A expansão das pastagens continua sendo um dos principais fatores de transformação da Amazônia. Entre 2017 e 2022, cerca de 78% do desmatamento registrado na região esteve associado à abertura de áreas para pasto, enquanto as lavouras responderam por parcela menor.
O estudo avaliou 335 artigos e selecionou 36 pesquisas capazes de detalhar os diferentes perfis envolvidos na conversão da floresta em pastagem. A principal conclusão é prática: políticas de controle, crédito, assistência técnica e rastreabilidade tendem a ser mais eficientes quando reconhecem diferenças de escala, acesso a capital, infraestrutura e capacidade produtiva.
A revisão também alerta que grande parte das pesquisas se concentra no Brasil, o que exige cautela ao transferir conclusões para toda a bacia amazônica.
Pecuária extensiva mantém pressão sobre novas áreas
Em muitas zonas de fronteira agrícola, a pecuária ocupa grandes extensões com produtividade relativamente baixa. Isso ocorre porque sistemas extensivos exigem menos mão de obra, adaptam-se a regiões com infraestrutura limitada e funcionam como alternativa onde cultivos mais intensivos enfrentam custos elevados de transporte, armazenamento e comercialização.

O problema surge quando a produção depende continuamente da abertura de novas áreas, em vez da recuperação de pastagens já degradadas.
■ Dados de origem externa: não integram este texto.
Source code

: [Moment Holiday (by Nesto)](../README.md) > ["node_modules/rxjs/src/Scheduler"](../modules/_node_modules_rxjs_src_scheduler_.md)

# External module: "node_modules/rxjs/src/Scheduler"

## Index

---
Solos empobrecidos, falta de crédito, assistência técnica insuficiente e acesso limitado a insumos reduzem a capacidade de intensificação. Nesses contextos, o avanço da pastagem sobre a floresta pode parecer uma solução imediata, embora amplie perdas de biodiversidade, emissões de carbono, fragmentação de habitats e custos ambientais no longo prazo.
Rastreabilidade e uso da terra entram no centro do debate
A revisão também mostra que propriedades maiores, investidores e operações integradas ao mercado possuem mais recursos para adquirir terras, ampliar rebanhos e construir infraestrutura. Por isso, medidas de controle precisam acompanhar não apenas o local de venda do gado, mas também a trajetória dos animais entre diferentes propriedades.
Entre as medidas consideradas mais relevantes estão:
- rastreamento do gado desde a propriedade de origem;
- recuperação de pastagens degradadas antes da abertura de novas áreas;
- crédito condicionado ao cumprimento ambiental;
- assistência técnica para elevar a produtividade por hectare;
- fiscalização fundiária e ambiental integrada entre municípios e estados.
Soluções diferentes para realidades produtivas distintas
O estudo identifica duas motivações principais para a expansão das pastagens. Em alguns casos, a abertura de áreas está associada à valorização da terra, ao aumento patrimonial e à ampliação de grandes operações. Em outros, decorre da baixa rentabilidade, da falta de tecnologia e da necessidade de manter a renda familiar.

Para operações capitalizadas, rastreabilidade, controle fundiário, regras de crédito e fiscalização são instrumentos centrais. Para produtores com menor capacidade de investimento, a prioridade deve ser recuperar áreas improdutivas, ampliar o acesso a tecnologias, fortalecer a assistência técnica e reduzir barreiras de mercado.
A conclusão ultrapassa a Amazônia: em qualquer região de expansão agropecuária, reduzir o desmatamento depende de produzir mais nas áreas já abertas, acompanhar a origem dos produtos e adaptar as políticas às condições reais de cada sistema produtivo, com planejamento regional integrado.
Referência da notícia
Karla Díaz Parra, Nicolas Espinosa Menéndez, Jean Rodríguez. (2026). Pastures of power: A literature review on cattle ranching deforestation in the Amazon.